Raw records:

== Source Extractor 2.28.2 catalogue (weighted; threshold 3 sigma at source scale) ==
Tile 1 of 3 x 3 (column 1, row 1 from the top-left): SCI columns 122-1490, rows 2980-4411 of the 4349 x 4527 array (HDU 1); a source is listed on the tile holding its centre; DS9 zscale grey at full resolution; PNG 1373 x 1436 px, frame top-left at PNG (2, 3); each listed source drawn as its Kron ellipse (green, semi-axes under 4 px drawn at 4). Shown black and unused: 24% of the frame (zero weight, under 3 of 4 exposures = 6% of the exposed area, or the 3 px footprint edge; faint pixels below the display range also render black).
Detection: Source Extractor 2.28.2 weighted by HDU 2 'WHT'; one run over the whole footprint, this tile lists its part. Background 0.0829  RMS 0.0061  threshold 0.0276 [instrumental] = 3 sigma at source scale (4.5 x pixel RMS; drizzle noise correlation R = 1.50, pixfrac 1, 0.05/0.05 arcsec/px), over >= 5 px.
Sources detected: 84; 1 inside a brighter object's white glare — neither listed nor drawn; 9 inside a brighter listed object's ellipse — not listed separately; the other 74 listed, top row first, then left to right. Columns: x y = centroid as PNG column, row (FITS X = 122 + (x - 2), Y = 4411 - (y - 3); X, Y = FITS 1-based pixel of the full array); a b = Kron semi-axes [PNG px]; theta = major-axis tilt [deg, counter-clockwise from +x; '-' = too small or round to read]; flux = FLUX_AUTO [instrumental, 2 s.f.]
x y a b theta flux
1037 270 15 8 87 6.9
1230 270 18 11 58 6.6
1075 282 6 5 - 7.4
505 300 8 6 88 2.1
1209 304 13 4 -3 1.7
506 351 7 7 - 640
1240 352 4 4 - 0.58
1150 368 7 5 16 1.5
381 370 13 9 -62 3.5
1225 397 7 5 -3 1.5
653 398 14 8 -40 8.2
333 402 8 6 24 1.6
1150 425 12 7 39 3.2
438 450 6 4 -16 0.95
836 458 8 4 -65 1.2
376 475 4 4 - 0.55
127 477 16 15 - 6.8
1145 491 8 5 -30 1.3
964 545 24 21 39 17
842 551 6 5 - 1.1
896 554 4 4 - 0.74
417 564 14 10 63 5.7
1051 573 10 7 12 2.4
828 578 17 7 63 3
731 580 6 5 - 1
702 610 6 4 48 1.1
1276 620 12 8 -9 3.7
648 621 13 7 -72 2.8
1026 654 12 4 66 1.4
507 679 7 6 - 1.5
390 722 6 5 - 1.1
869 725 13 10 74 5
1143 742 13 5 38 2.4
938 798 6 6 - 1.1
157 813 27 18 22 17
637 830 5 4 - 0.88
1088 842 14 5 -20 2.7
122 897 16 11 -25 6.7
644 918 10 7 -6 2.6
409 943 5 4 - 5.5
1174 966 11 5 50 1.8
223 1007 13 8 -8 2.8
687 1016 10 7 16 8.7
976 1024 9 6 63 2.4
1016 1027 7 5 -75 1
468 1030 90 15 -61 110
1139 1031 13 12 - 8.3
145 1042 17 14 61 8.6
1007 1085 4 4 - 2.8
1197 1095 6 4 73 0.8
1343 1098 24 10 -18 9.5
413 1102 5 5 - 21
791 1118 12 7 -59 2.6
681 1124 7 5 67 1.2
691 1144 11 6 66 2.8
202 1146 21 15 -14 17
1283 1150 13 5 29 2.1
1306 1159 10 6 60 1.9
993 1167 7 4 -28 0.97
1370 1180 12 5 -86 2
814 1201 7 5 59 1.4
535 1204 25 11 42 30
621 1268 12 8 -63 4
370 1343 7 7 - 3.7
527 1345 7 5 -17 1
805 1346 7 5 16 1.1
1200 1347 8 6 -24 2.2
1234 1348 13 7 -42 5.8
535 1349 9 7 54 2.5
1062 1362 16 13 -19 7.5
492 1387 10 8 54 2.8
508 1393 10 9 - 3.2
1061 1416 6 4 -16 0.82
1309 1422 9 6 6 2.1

Exercise: Render the lines starting at the beginning of the records and ending at the line containing "1088 842 14 5 -20 2.7", both included, as a JSON list of strings with one string per line and no entries for blank lines.

Task result:
[
  "== Source Extractor 2.28.2 catalogue (weighted; threshold 3 sigma at source scale) ==",
  "Tile 1 of 3 x 3 (column 1, row 1 from the top-left): SCI columns 122-1490, rows 2980-4411 of the 4349 x 4527 array (HDU 1); a source is listed on the tile holding its centre; DS9 zscale grey at full resolution; PNG 1373 x 1436 px, frame top-left at PNG (2, 3); each listed source drawn as its Kron ellipse (green, semi-axes under 4 px drawn at 4). Shown black and unused: 24% of the frame (zero weight, under 3 of 4 exposures = 6% of the exposed area, or the 3 px footprint edge; faint pixels below the display range also render black).",
  "Detection: Source Extractor 2.28.2 weighted by HDU 2 'WHT'; one run over the whole footprint, this tile lists its part. Background 0.0829  RMS 0.0061  threshold 0.0276 [instrumental] = 3 sigma at source scale (4.5 x pixel RMS; drizzle noise correlation R = 1.50, pixfrac 1, 0.05/0.05 arcsec/px), over >= 5 px.",
  "Sources detected: 84; 1 inside a brighter object's white glare — neither listed nor drawn; 9 inside a brighter listed object's ellipse — not listed separately; the other 74 listed, top row first, then left to right. Columns: x y = centroid as PNG column, row (FITS X = 122 + (x - 2), Y = 4411 - (y - 3); X, Y = FITS 1-based pixel of the full array); a b = Kron semi-axes [PNG px]; theta = major-axis tilt [deg, counter-clockwise from +x; '-' = too small or round to read]; flux = FLUX_AUTO [instrumental, 2 s.f.]",
  "x y a b theta flux",
  "1037 270 15 8 87 6.9",
  "1230 270 18 11 58 6.6",
  "1075 282 6 5 - 7.4",
  "505 300 8 6 88 2.1",
  "1209 304 13 4 -3 1.7",
  "506 351 7 7 - 640",
  "1240 352 4 4 - 0.58",
  "1150 368 7 5 16 1.5",
  "381 370 13 9 -62 3.5",
  "1225 397 7 5 -3 1.5",
  "653 398 14 8 -40 8.2",
  "333 402 8 6 24 1.6",
  "1150 425 12 7 39 3.2",
  "438 450 6 4 -16 0.95",
  "836 458 8 4 -65 1.2",
  "376 475 4 4 - 0.55",
  "127 477 16 15 - 6.8",
  "1145 491 8 5 -30 1.3",
  "964 545 24 21 39 17",
  "842 551 6 5 - 1.1",
  "896 554 4 4 - 0.74",
  "417 564 14 10 63 5.7",
  "1051 573 10 7 12 2.4",
  "828 578 17 7 63 3",
  "731 580 6 5 - 1",
  "702 610 6 4 48 1.1",
  "1276 620 12 8 -9 3.7",
  "648 621 13 7 -72 2.8",
  "1026 654 12 4 66 1.4",
  "507 679 7 6 - 1.5",
  "390 722 6 5 - 1.1",
  "869 725 13 10 74 5",
  "1143 742 13 5 38 2.4",
  "938 798 6 6 - 1.1",
  "157 813 27 18 22 17",
  "637 830 5 4 - 0.88",
  "1088 842 14 5 -20 2.7"
]